Porté par un duo d’acteurs magnifiques : Khansa Batma — récompensée pour ce premier rôle, donc, du prix d’interprétation féminine à Venise — et Ahmed Hammoud, beauté mâle à la sensualité enivrante. Leur complicité semble crever l’écran. L’amour qu’ils incarnent, la communion de deux êtres propulsés l’un vers l’autre par des esprits qui se sont reconnus, cette faim qui en naît, tendre et violente, d’embrasser un corps étranger, d’incorporer son altérité qui est la source même ou, peut-être, la meilleure définition du désir charnel tel qu’il revêt ses plus folles intensités, impressionne partout la pellicule bien qu’elle soit toujours filmée avec une grande pudeur. La musique enveloppe et berce les étreintes ; c’est d’ailleurs elle qui suscite celle dont Ismaël El Iraki fait une des plus belles séquences du film, où la voix de Rajae s’épanouit alors que le désir grandit en et autour d’elle. Car Rajae est une voix de femme. Elle chante et son chant va forcir, se trouver et la libérer en se libérant au contact de l’amour naissant. Mais elle ne fait pas que chanter. Elle parle, plaisante, taquine, dispute et se dispute. Le langage est l’arme munie de laquelle elle brave le monde, ses menaces, ses obstacles et ses interdits. Elle est, de ce fait, une voie de femme, aussi. Son histoire, sa trajectoire telle qu’elle nous sont ici contées, sont celle de tous les grands soulèvements : d’un potentiel de révolte, une étincelle fait naître l’incendie salvateur. L’étincelle ici a un nom, une guitare américaine habillée de peau de lézard et un goût prononcé pour l’héroïne. Sa liberté diluée dans la drogue est une flamme juste encore assez vive pour mettre le feu aux poudres du désir d’être de Rajae. And the rest is history…
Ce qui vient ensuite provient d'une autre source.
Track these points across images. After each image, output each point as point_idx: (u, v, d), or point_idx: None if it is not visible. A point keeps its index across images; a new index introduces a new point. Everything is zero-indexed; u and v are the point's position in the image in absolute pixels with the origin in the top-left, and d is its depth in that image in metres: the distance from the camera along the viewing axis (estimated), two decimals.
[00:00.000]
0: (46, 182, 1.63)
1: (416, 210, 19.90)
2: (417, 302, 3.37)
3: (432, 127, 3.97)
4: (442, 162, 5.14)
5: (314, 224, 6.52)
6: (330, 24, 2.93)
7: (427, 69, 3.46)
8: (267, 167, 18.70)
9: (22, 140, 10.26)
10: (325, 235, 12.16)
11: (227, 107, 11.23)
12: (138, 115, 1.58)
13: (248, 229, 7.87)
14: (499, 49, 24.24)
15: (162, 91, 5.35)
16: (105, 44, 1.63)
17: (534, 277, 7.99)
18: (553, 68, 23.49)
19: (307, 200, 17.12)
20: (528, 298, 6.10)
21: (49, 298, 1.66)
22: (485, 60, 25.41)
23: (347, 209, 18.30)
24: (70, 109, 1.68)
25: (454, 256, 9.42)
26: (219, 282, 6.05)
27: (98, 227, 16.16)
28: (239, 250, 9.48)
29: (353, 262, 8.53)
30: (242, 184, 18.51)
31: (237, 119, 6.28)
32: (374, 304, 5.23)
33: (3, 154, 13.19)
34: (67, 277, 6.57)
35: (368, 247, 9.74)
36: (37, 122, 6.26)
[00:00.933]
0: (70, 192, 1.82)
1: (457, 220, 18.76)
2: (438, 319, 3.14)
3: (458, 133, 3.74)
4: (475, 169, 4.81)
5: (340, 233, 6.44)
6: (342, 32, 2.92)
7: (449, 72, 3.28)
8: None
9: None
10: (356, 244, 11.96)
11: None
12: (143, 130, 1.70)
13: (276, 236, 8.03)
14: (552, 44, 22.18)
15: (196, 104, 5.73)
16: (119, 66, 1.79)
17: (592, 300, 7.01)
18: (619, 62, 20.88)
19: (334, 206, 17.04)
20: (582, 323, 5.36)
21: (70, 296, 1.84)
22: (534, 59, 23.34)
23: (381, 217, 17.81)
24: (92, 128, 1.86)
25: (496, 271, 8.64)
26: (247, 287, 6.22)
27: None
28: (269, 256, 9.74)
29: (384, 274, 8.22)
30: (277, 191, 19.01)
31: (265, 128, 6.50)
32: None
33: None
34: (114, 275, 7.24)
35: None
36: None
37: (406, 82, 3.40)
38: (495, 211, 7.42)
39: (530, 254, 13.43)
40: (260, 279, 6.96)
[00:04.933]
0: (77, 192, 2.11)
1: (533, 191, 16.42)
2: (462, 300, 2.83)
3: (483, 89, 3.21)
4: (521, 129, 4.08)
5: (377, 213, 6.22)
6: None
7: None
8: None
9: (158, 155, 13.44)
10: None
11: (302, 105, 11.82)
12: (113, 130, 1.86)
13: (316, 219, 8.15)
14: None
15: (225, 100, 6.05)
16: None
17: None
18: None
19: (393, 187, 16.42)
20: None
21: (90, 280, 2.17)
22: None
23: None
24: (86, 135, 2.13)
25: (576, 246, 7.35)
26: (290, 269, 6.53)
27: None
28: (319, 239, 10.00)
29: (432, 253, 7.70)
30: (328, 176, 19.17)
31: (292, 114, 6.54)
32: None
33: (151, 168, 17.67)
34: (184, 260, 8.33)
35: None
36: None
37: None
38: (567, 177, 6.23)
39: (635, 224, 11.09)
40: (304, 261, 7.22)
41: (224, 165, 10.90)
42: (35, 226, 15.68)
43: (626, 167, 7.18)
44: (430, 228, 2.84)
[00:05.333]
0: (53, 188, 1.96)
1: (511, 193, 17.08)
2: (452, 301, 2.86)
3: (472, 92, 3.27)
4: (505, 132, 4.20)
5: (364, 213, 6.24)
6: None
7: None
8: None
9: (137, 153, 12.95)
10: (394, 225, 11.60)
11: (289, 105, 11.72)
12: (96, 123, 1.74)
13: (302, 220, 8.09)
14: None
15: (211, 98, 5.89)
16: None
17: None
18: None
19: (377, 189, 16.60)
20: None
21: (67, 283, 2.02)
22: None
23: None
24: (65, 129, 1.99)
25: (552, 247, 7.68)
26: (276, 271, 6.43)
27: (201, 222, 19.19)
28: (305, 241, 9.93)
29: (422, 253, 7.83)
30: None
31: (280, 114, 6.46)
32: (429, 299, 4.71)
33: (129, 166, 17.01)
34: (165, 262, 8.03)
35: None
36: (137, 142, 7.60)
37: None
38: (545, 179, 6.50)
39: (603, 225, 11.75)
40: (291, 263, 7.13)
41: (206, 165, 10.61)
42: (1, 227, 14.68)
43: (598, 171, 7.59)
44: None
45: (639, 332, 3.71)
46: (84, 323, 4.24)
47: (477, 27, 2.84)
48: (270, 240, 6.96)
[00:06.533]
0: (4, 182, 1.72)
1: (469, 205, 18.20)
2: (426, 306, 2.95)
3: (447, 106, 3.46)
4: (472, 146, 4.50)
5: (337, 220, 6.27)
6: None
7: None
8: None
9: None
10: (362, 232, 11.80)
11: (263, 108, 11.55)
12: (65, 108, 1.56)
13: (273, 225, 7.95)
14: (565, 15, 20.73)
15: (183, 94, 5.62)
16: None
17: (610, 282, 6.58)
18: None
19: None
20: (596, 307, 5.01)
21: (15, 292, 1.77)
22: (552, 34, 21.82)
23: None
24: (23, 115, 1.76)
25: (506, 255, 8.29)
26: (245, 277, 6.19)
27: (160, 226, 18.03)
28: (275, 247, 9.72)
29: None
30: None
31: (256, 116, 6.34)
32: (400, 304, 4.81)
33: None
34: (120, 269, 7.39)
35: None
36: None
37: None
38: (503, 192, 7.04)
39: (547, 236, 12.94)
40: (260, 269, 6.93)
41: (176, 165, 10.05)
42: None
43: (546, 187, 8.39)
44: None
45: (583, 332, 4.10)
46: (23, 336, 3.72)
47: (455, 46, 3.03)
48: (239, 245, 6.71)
Sur ce premier long-métrage mélomane et cinéphile plane un goût pour le film de genre, du film noir au Western, une tendresse pour la série B et son sens parfois mésestimé de la subversion et une ambition politique — mais pas politicienne — de créateur : celle de braver les narratifs essoufflés et figés, de donner à voir un imaginaire venu du Maghreb, débarrassé d’un certain stigmate, d’une assignation se faire porte-parole ou interprète, conservateur de musée ou ethnographe dès lors qu’on tourne sa caméra vers le Sud. Les influences qui se manifestent, devant Burning Casablanca vont de Tarantino à Monte Hellman, de Sidney Lumet à Sergio Leone en passant par Nicholas Ray et Ismaël El Iraki ne propose ni un film « sur le Maroc » ni un film « à message » c’est peut-être là que repose le sien. Il revendique et s’arroge par son geste de pur cinéma, un droit qui serait, lui, bien universel. Droit à la singularité des imaginaires d’où qu’ils viennent, droit de proposer des formes et de révéler des mondes où s’exprime une authenticité à chercher au-delà de « l’injonction naturaliste » dont toute la problématique de l’auteur est de s’extraire.
Burning Casablanca raconte, certes depuis le Maroc, une histoire d’amour et de chaos, d’adversité et de révolte, de sentiments indomptables face aux faux-semblants. L’histoire, toujours la même, constamment réinventée depuis que la fiction dit le monde, de la vie et des hommes. Mais une histoire que le film raconte en 35mm, avec un plaisir assumé pour tous les moyens et les artifices propres au cinéma. Pas un film qui fasse Sud parce qu’il fait pauvre. Une histoire qui nous dévoile avec panache un fragment de la condition humaine que le Maroc — Casablanca précisément — parfume de sons, de couleurs et de lumières singulières.